The Yale Institute of Sacred Music (ISM) is delighted to announce that the National Collegiate Choral Organization (NCCO) has established the Marguerite L. Brooks Commissioning Fund for New Music. The fund is named for the longstanding ISM and Yale School of Music faculty member who coordinates the choral conducting program at Yale, and who retires in June.

 

As a charter member of NCCO and a current national board member, Marguerite L. Brooks has been supportive of our organization since its founding,” said NCCO president Dominick DiOrio (M.M. choral conducting ’08; D.M.A. ’12).  “Through her thirty-five years of work in collegiate choral music with the Yale Camerata, she has been a champion of living composers and the creation of new choral works.” 

 

Yale Camerata, founded by Brooks in 1985, is one of Yale’s first campus and city arts collaborations: Its 60+ members are students, faculty, and staff from virtually every department of the University and singers from the Greater New Haven community. The ensemble has collaborated with the Yale Glee Club, Yale Schola Cantorum, Yale Philharmonia, Yale Symphony Orchestra, Hartford Symphony Orchestra, Yale Concert Band, New Haven Chorale, and many other groups.

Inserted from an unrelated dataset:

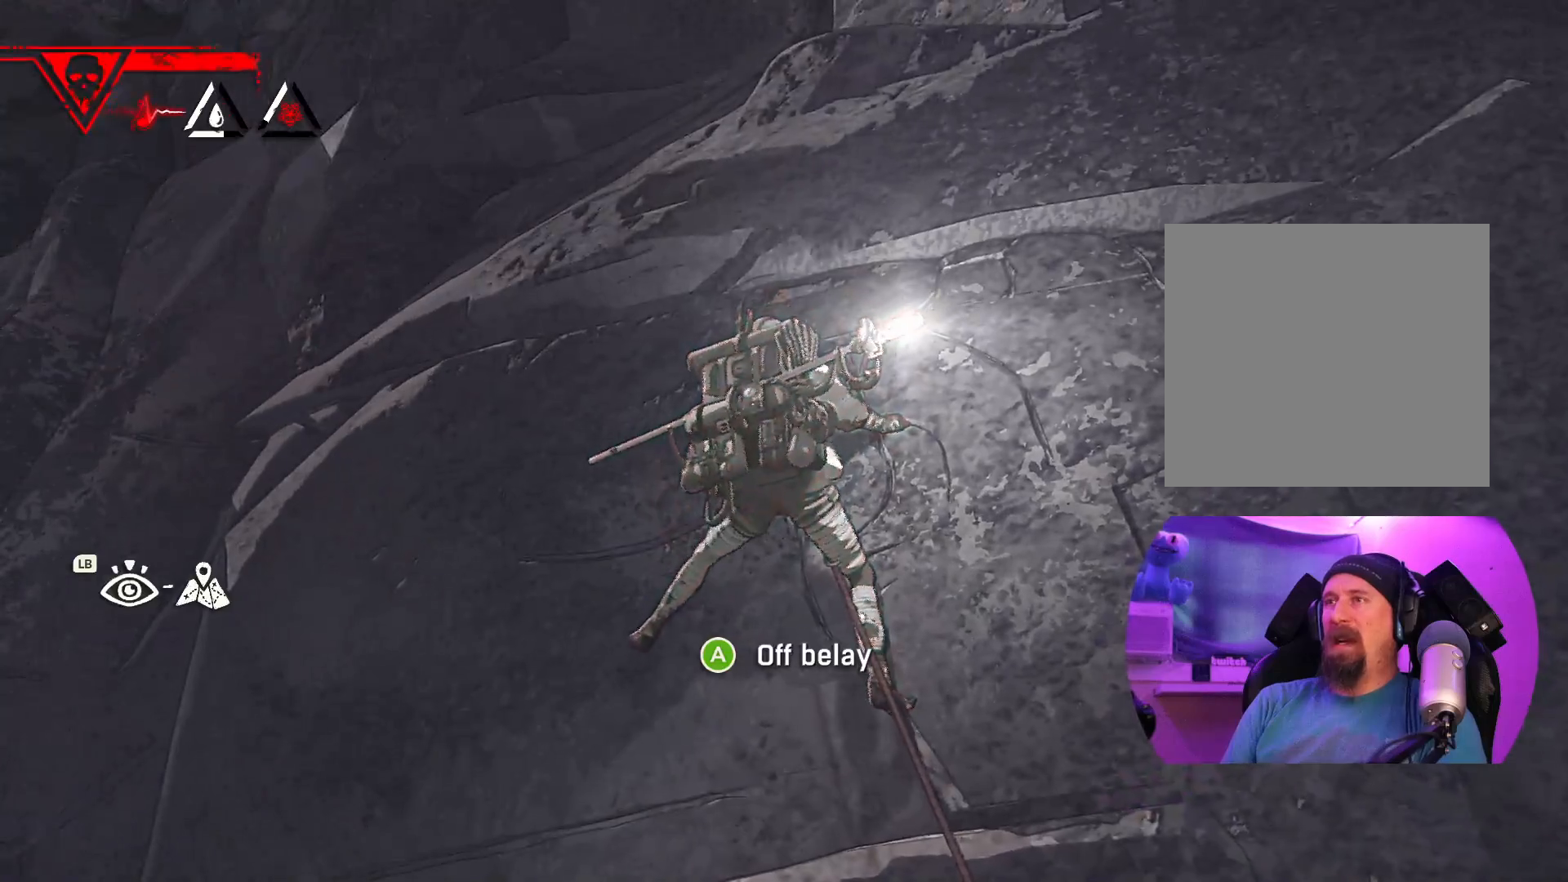
{"buttons": [], "left_stick": "center", "right_stick": "center", "events": [[50, "left_stick", "right"], [167, "left_stick", "center"], [333, "left_stick", "right"], [483, "left_stick", "center"]]}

It has been featured on NPR’s Performance Today, and on local Connecticut Public Radio.

 

Brooks has long been committed to programming new music by composers of a diverse array of gender, ethnic, and racial backgrounds. The Camerata and its chamber chorus have performed music from the middle ages to the present day, and the catalogue of composers ranges from Albinoni to Argento, from Palestrina to Pärt – along with Julia Wolfe, David Lang, Tawnie Olson, Aaron Jay Kernis, Caroline Shaw, Robert Kyr, Reena Esmail, and many more.

 

Brooks’s broad vision for music-making has been passed on to her students. In a recent survey, alumni often cited her as their primary reason for attending Yale and as the person who influenced them the most. Many of these graduates have occupied positions of musical leadership at major churches and cathedrals around the world and in leading academic institutions.  Among her students are the founding conductors of Grammy-nominated choirs Conspirare, Roomful of Teeth, and Seraphic Fire.

 

Brooks has also been an active clinician, guest conductor, and jurist in North and South America, Europe, and Asia. She is the recipient of many awards, including the American Choral Directors Association (Eastern region) Helen Kemp Award for Lifetime Commitment to Excellence in Choral Music (2020), the Choral Arts New England Lifetime Achievement Award (2019), the American Choral Directors Association (Connecticut chapter) Lifetime Achievement Award (2016), and a Yale School of Music Cultural Leadership Citation (2015).

 

 

According to the NCCO’s official citation, “the Fund will support the creation of one new work every two years, and the work shall also receive its world premiere performance at the next-occurring biennial conference of the National Collegiate Choral Organization. In line with Brooks’s lifelong advocacy on behalf of composers from many varied backgrounds, the full list of commissioned composers supported through this fund must represent a spectrum of gender, ethnic, and racial diversity.”

 

 

 

“We are so pleased that Maggie Brooks has received such a fitting honor,” said Martin Jean, director of the ISM. “It ensures that her legacy will extend, in ever-widening circles, to future generations. We extend our most heartfelt congratulations to her.”